__Exercise input__:

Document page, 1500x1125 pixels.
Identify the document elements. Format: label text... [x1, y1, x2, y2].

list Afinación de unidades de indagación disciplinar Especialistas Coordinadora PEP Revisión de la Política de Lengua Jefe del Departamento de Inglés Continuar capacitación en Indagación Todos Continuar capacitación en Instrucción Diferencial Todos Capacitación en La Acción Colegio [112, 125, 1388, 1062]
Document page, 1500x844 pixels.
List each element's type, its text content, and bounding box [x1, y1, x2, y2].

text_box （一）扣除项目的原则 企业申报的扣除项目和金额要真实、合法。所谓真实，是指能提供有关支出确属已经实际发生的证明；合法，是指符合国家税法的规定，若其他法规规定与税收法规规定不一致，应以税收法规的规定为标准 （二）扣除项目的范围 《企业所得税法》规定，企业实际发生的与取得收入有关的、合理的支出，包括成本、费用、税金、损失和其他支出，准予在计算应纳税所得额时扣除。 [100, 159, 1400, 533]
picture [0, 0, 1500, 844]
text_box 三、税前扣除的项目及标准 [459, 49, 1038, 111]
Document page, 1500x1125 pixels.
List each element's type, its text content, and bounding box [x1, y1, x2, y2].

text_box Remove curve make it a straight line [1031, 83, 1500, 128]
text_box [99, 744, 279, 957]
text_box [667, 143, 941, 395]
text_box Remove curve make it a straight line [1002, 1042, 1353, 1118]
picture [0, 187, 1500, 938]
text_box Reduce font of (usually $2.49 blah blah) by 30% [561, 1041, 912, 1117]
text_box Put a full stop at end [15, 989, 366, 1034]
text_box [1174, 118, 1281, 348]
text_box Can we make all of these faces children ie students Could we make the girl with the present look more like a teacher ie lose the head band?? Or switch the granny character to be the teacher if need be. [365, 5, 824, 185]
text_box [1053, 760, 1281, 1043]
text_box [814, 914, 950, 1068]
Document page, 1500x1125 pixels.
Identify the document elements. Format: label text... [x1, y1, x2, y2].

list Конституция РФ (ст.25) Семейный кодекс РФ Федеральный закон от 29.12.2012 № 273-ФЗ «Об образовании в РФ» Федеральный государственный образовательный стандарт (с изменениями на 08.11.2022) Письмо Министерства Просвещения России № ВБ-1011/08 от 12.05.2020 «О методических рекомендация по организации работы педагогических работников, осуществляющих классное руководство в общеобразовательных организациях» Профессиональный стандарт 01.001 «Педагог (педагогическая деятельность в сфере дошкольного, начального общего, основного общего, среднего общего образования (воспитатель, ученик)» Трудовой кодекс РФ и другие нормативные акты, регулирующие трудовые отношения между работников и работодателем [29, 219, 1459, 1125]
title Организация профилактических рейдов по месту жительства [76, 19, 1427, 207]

__Work order__: Using the records above, repeat exactly the lines from the first one through the line with "text_box [814, 914, 950, 1068]".

__Problem solution__:
Document page, 1500x1125 pixels.
Identify the document elements. Format: label text... [x1, y1, x2, y2].

list Afinación de unidades de indagación disciplinar Especialistas Coordinadora PEP Revisión de la Política de Lengua Jefe del Departamento de Inglés Continuar capacitación en Indagación Todos Continuar capacitación en Instrucción Diferencial Todos Capacitación en La Acción Colegio [112, 125, 1388, 1062]
Document page, 1500x844 pixels.
List each element's type, its text content, and bounding box [x1, y1, x2, y2].

text_box （一）扣除项目的原则 企业申报的扣除项目和金额要真实、合法。所谓真实，是指能提供有关支出确属已经实际发生的证明；合法，是指符合国家税法的规定，若其他法规规定与税收法规规定不一致，应以税收法规的规定为标准 （二）扣除项目的范围 《企业所得税法》规定，企业实际发生的与取得收入有关的、合理的支出，包括成本、费用、税金、损失和其他支出，准予在计算应纳税所得额时扣除。 [100, 159, 1400, 533]
picture [0, 0, 1500, 844]
text_box 三、税前扣除的项目及标准 [459, 49, 1038, 111]
Document page, 1500x1125 pixels.
List each element's type, its text content, and bounding box [x1, y1, x2, y2].

text_box Remove curve make it a straight line [1031, 83, 1500, 128]
text_box [99, 744, 279, 957]
text_box [667, 143, 941, 395]
text_box Remove curve make it a straight line [1002, 1042, 1353, 1118]
picture [0, 187, 1500, 938]
text_box Reduce font of (usually $2.49 blah blah) by 30% [561, 1041, 912, 1117]
text_box Put a full stop at end [15, 989, 366, 1034]
text_box [1174, 118, 1281, 348]
text_box Can we make all of these faces children ie students Could we make the girl with the present look more like a teacher ie lose the head band?? Or switch the granny character to be the teacher if need be. [365, 5, 824, 185]
text_box [1053, 760, 1281, 1043]
text_box [814, 914, 950, 1068]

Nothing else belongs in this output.